SCPI

Le marché de la pierre papier à nouveau à l'épreuve du confinement

Par Pierre Garin, directeur du pôle immobilier de Linxea
Le reconfinement inquiète le marché de la pierre papier. Il risque de porter un coup d’arrêt à la relance du secteur alors que l’encaissement des loyers et les nouveaux investissements étaient quasiment revenus à la normale.
Pierre Garin, directeur du pôle immobilier de Linxea

Par Pierre Garin, directeur du pôle immobilier de Linxea

Le nouveau confinement annoncé hier soir lors de l’allocution officielle du Président Macron suscite l’inquiétude des professionnels du marché de la pierre papier. Alors que l’encaissement des loyers et les nouveaux investissements étaient quasiment revenus à la normale, ce reconfinement risque de porter un coup d’arrêt à la relance du secteur. S’il est encore trop tôt pour quantifier l’impact du reconfinement sur le marché des SCPI, certains points devront être suivis de près ces prochaines semaines.

Tout d’abord, les actifs de santé, logistique et résidentiel, déjà largement épargnés par le premier confinement, ne suscitent pas d’inquiétude particulière. Au premier semestre 2020, ces actifs ont encaissé plus de 95% des loyers.

Peu d’inquiétude également pour les bureaux déjà loués car les loueurs sont protégés par des baux fermes et de plus, bien souvent le télétravail n’empêche pas la continuité de l’activité de l’entreprise. En revanche, il existe un point d’inquiétude pour les bureaux vides en situation de vacance locative car cenouveau confinement risque de faire à nouveau baisser la demande locative.

Concernant les commerces, il faut distinguer les commerces de première nécessité comme l’alimentaire par exemple qui pourront poursuivre leur activité habituelle, des autres commerces pour lesquels une attention toute particulière devra être portée. Certains avaient déjà été fragilisés par le premier confinement. Leur facilité ou non à traverser ce reconfinement dépendra de leur situation financière, de l’accompagnement de la part des bailleurs ainsi que les éventuelles aides de l’Etat sur la période. Le chef de l’Etat a évoqué la perspective d’étudier une réouverture de ces commerces après 15 jours de confinement en fonction de l’évolution de la situation. Le Président garde l’espoir de « rouvrir certains commerces avant les fêtes ». Nous attendons la liste des commerces qui pourront rester ouverts mais elle devrait être assez proche de celle du premier confinement. Pour rappel, au second trimestre, l’encaissement des loyers des SCPI de commerce était en moyenne de 65 %.

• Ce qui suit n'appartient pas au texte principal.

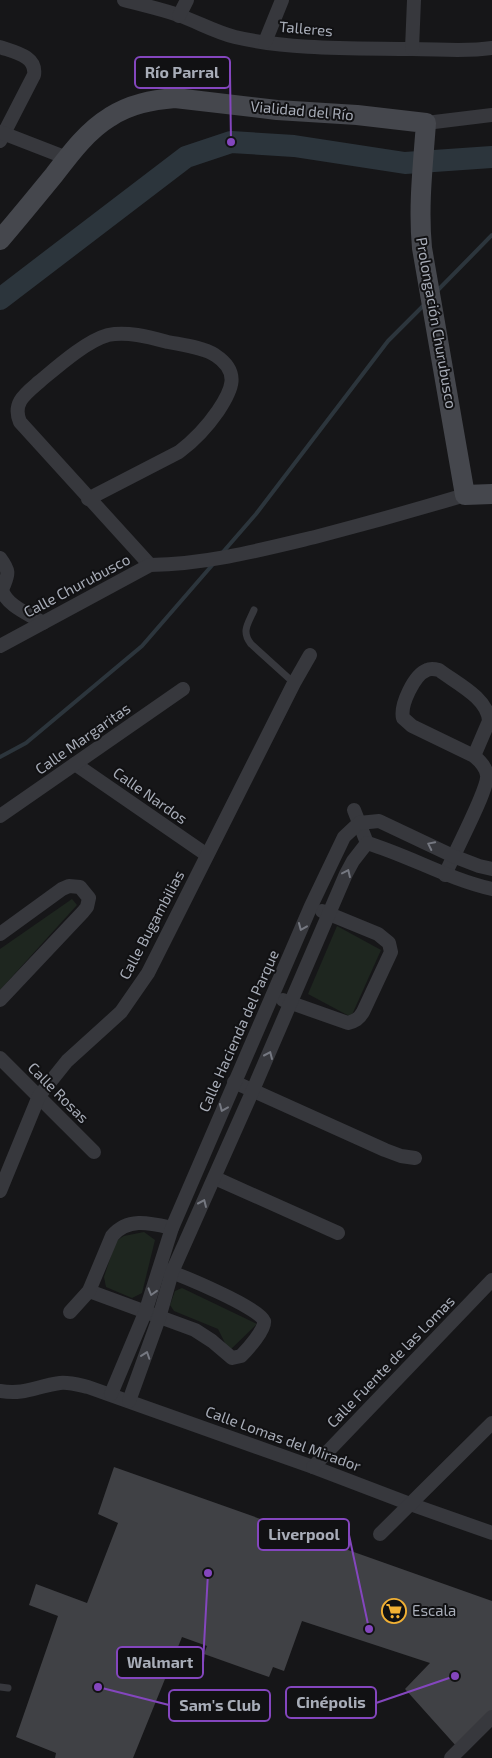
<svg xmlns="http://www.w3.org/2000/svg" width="492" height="1758" viewBox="0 0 492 1758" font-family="'Exo 2',sans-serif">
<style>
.green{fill:#1e261f}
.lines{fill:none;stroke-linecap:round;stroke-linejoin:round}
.stream{stroke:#2c353c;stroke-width:4}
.river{stroke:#2c353c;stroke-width:22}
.building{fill:#404145}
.service{stroke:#37383d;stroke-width:7}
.minor{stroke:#37383d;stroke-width:14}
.secondary{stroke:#45474d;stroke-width:20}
.oneway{stroke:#757881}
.labels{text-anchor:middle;stroke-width:4;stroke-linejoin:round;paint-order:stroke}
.street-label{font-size:15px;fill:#a8adb8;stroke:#111113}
.poi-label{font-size:15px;fill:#a8adb8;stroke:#111113;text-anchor:start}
.leader{fill:none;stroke:#8446be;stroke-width:2}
.callout-dot{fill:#8446be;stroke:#111113;stroke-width:2}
.callout{fill:#111113;stroke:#8446be;stroke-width:2}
.callout-label{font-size:16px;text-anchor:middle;font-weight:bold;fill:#a8adb8}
</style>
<rect width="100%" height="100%" fill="#161618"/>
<g class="green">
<path d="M72,899l5,6 -77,85v-41z"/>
<path d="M337,926l44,24 -30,67 -43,-23z"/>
<path d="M144,1232l11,8 -13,53 -10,5 -26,-11 -2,-10 12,-36 8,-5z"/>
<path d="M182,1288l75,36 -28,27 -11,-22 -44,-18 -4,-6 5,-14z"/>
</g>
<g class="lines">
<g class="stream">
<path d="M437,291l55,-56"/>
<path d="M223,552l33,-38 132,-173 37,-37"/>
<path d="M0,757l26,-14 116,-97 72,-83"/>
</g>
<path class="river" d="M0,299l186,-142 45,-15 63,4 111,17 87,-6"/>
</g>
<path class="building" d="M114,1467l378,134v111l-35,35 -52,-58 25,-26 -128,-42 -18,50 -11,-4 -4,10 -65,-23 3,-8 -25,-9 -49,121h-78l1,-5 -40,-16 42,-121 -29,-11 7,-21 51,19 31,-80 -20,-9z"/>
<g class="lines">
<g class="service">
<path d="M254,610c-6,14 -13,21 -3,34l43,39"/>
<path d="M0,1687l8,1"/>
</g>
<g class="minor">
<path d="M124,0c18,5 37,9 54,15 20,7 37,17 57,22 56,13 120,11 177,12 27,0 54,3 80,-1"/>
<path d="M179,16l8,-16"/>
<path d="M265,42l17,-42"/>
<path d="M0,47c14,5 37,9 34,28l-34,66"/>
<path d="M412,49l2,-49"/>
<path d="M426,123l66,-8"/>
<path d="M0,132l67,26"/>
<path d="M88,499l91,-47c16,-12 28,-25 39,-41 14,-21 23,-39 -3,-56 -13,-8 -32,-10 -47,-13 -19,-5 -41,-11 -60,-7 -22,6 -51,32 -69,47 -14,12 -27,21 -19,40l130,143"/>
<path d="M0,558c11,15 8,16 2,32 5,16 27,24 41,33"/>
<path d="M0,646l150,-81c57,-1 111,-15 165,-28 50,-13 100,-27 150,-42"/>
<path d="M75,764l132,91"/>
<path d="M354,810l13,33"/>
<path d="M0,816l183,-127"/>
<path d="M445,875c7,-18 44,-86 42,-100 -1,-8 -7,-14 -13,-19l-62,-30 -9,-8c-3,-13 11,-43 24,-48 4,-2 8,-1 12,0 17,13 49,28 50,51l-15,35"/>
<path d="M0,934l62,-45 7,-3 11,1 9,11 -2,9 -4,5 -83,88"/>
<path d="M283,1000l65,23c7,-2 11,-4 15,-11l28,-60 -2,-9 -11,-9 -56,-23"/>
<path d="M0,1058l94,94"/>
<path d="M234,1082l151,68 16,6 14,2"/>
<path d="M215,1178l123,55"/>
<path d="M0,1191l39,-95 28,-35 54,-49 27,-39 146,-290 16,-28"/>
<path d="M89,1291l106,39 17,11 20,17 9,-2c6,-6 25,-27 23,-35 -5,-14 -84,-46 -101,-52"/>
<path d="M70,1312l19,-21 23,-55c16,-19 38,-13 60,-8"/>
<path d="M0,1391c26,4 36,-5 60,-8 9,-1 19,2 28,4l225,80 97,37 82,29"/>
<path d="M111,1394l34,-81 27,-85 139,-322 33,-69 15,-14 20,-2 74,35 26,10 13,3"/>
<path d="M129,1401l30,-83 13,-46 81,-182 93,-216 7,-13 14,-18c43,13 81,36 125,46"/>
<path d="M313,1467l179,-187"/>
<path d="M380,1534l112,-111"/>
<path d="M451,1758l41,-41"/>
</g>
<path class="secondary" d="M0,240c18,-21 36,-43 54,-65 16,-21 33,-44 56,-58 20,-13 42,-17 65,-19l102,12 80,5 69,8c-3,42 -8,83 -4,125l43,247 27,-1"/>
</g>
<defs><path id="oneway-chevron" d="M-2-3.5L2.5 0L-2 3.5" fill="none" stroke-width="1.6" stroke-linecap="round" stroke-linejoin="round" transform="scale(1.25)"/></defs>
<g class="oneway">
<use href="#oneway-chevron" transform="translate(431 845) rotate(-154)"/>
<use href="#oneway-chevron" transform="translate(347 873) rotate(-65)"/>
<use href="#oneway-chevron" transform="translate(302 927) rotate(113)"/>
<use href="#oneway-chevron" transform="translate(269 1055) rotate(-66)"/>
<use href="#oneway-chevron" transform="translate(223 1108) rotate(113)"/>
<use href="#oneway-chevron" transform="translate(203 1203) rotate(-66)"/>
<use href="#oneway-chevron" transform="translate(152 1292) rotate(107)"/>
<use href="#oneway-chevron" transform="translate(146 1355) rotate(-71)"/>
</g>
<defs>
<symbol id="supermarket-ring" viewBox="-11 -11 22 22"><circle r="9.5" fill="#111113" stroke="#f2b134" stroke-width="1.5"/><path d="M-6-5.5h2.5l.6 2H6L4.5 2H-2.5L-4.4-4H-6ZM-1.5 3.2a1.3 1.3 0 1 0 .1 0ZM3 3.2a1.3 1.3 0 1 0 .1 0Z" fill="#f2b134"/></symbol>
</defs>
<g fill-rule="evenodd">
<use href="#supermarket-ring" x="380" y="1597" width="28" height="28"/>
</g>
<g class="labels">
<g class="street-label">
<text transform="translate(306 29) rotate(5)" y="5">Talleres</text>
<text transform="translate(302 111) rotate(5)" y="5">Vialidad del Río</text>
<text transform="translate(436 323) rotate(80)" y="5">Prolongación Churubusco</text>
<text transform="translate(77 586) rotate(-28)" y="5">Calle Churubusco</text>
<text transform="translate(83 739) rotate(-35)" y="5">Calle Margaritas</text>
<text transform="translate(150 796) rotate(35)" y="5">Calle Nardos</text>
<text transform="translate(152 925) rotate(-62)" y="5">Calle Bugambilias</text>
<text transform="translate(239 1031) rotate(-66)" y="5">Calle Hacienda del Parque</text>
<text transform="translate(58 1093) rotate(45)" y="5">Calle Rosas</text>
<text transform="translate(391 1362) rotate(-46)" y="5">Calle Fuente de las Lomas</text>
<text transform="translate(283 1439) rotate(20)" y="5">Calle Lomas del Mirador</text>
</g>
<g class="poi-label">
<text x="412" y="1616">Escala</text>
</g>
</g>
<path class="leader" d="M231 142L230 73M369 1629L349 1535M208 1573L203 1663M455 1676L376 1703M98 1687L169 1705"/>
<g class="callout-dot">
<circle cx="231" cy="142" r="5"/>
<circle cx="369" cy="1629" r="5"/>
<circle cx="208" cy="1573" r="5"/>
<circle cx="455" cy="1676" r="5"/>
<circle cx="98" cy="1687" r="5"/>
</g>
<g class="callout">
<rect x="135" y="57" width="95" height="31" rx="5"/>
<rect x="258" y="1519" width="91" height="31" rx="5"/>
<rect x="117" y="1647" width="86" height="31" rx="5"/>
<rect x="286" y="1687" width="90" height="31" rx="5"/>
<rect x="169" y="1690" width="101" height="31" rx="5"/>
</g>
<g class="callout-label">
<text x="182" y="78">Río Parral</text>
<text x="304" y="1540">Liverpool</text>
<text x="160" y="1668">Walmart</text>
<text x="331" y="1708">Cinépolis</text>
<text x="220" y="1711">Sam's Club</text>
</g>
</svg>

De même pour l’hôtellerie où la situation était quasiment revenue à la normale pour certaines SCPI. Il faudra surveiller de près cette classe d’actifs qui avait été la plus touchée par le confinement en mars. Au premier semestre, les SCPI hôtelières avaient encaissé moins de 50 % des loyers. A noter que la diversification géographique de certaines de ces SCPI investies majoritairement à l'étranger pourraient leur permettre de mieux traverser ce second confinement.

Les SCPI encaissent habituellement les loyers avec un trimestre d’avance mais certains aménagements avaient été mis en place lors du premier confinement tel que la mensualisation des loyers, bénéfique pour la trésorerie des entreprises. Les données d’encaissement des loyers du quatrième trimestre seront donc à surveiller de près.

Point positif, le chef de l’Etat a insisté sur le fait qu’à la différence du premier confinement, l’activité économique devait continuer. De nombreux secteurs, comme le BTP ou l’industrie, pourront ainsi continuer à travailler ce qui laisse à penser que le coût économique de ce reconfinement devrait être moins fort qu’au printemps dernier. De plus de nouvelles aides de l’Etat ont été annoncées comme le chômage partiel et la prise en charge jusqu’à 10 000 € par mois de la perte de chiffre d’affaires pour les indépendants, les commerçants et les petites et moyennes entreprises touchés par les restrictions.

Il faut cependant rester vigilant alors que nombre d'entreprises rentrent dans ce nouveau confinement affaiblies sur le plan économique. Certaines se sont endettées pour faire face au confinement de mars et les défaillances pourraient être plus nombreuses. Mais il y a fort à espérer qu'elles ont appris à s'adapter à cette nouvelle réalité pour pouvoir continuer à assurer une continuité de service (achat en ligne, télétravail...)

Cependant, les SCPI ont su faire preuve d'une grande résilience sur l'année 2020. Les conséquences du premier confinement avaient été moins importantes que prévu, que ce soit en terme de rendement, de récupération des loyers ou de revalorisation des parts.

Celles-ci devront à nouveau prouver leur résilience.